Delandmeter was forced to resign from all his administrative posts in entities that are controlled by the CSSF on the grounds that he was not to be trusted.
The lawyer appealed against the decision, arguing that the real culprits are to be found with UBS, which was the custody bank of Luxalpha and the advocate and manager. UBS was legally entitled to sign broker agreements for Madoff’s US financial corporation.
While the lawyer fought against this decision, he wanted access to correspondence between the CSSF and UBS to prove that he was not the sole person who had knowledge of the affair. The CSSF denied access, referring to its own professional secrecy.
An EU Directive (2004/39/EC) on markets in financial instruments provides that any confidential information which competent authorities receive in pursuance of their duties under the Directive shall be subject to the conditions of professional secrecy. An exception applies to cases covered by criminal law.
Luxembourg’s administrative court decided in favour of the lawyer, arguing that “the obligation for professional secrecy does not count when a decision of the commission is appealed.”
The administrative court ordered the CSSF to hand over the correspondence, especially that with UBS; and copies of its inquiry files on the Madoff scandal.
However, UBS launched third party proceedings against this, so that Delandmeter could not access the files or make them public.
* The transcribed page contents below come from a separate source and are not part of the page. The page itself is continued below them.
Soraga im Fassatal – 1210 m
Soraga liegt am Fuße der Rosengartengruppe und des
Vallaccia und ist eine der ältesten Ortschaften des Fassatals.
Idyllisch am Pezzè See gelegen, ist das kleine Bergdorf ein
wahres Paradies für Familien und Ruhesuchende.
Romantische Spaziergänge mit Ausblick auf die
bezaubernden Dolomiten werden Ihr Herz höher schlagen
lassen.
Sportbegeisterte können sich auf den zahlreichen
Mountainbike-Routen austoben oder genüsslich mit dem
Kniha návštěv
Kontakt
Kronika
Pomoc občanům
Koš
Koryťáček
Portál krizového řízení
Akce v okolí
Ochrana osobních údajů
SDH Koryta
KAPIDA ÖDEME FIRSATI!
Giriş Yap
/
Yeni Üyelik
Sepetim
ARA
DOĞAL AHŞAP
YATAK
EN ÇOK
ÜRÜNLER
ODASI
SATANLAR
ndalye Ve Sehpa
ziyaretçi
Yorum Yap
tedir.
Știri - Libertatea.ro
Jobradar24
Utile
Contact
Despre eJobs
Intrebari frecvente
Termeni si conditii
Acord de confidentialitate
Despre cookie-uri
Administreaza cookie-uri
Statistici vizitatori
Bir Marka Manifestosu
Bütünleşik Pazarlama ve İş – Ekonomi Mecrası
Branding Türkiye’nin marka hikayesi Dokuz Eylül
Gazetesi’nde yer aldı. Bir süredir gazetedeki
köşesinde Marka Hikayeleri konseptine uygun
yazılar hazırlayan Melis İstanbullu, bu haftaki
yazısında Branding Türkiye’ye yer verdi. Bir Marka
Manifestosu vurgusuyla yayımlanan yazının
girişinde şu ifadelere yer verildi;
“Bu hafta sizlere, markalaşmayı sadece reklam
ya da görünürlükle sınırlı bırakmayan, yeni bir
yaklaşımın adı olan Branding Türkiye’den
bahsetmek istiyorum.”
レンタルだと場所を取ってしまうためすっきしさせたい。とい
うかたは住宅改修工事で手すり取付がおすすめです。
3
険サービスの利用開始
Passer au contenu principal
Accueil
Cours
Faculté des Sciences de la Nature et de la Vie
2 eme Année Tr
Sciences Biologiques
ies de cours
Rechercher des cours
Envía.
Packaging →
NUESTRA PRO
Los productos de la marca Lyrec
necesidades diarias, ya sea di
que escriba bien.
UBS based its case on jurisprudence by the ECJ.
Luxembourg’s administrative court has suspended its decision and waits for the court’s interpretation on the balance between professional secrecy and the right to a fair trial.
In this case, it asked the ECJ to clarify the scope of the exception for criminal cases. The Luxembourg court asks the Court of Justice to clarify the scope of the exception for ‘cases covered by criminal law’. While traditionally, under Luxembourg law, the sanction would be considered to be an administrative one, it is possible that under the ECHR it could come within the scope of criminal law.
On Thursday 1 June, the hearing will give a first glimpse on how this case can be interpreted.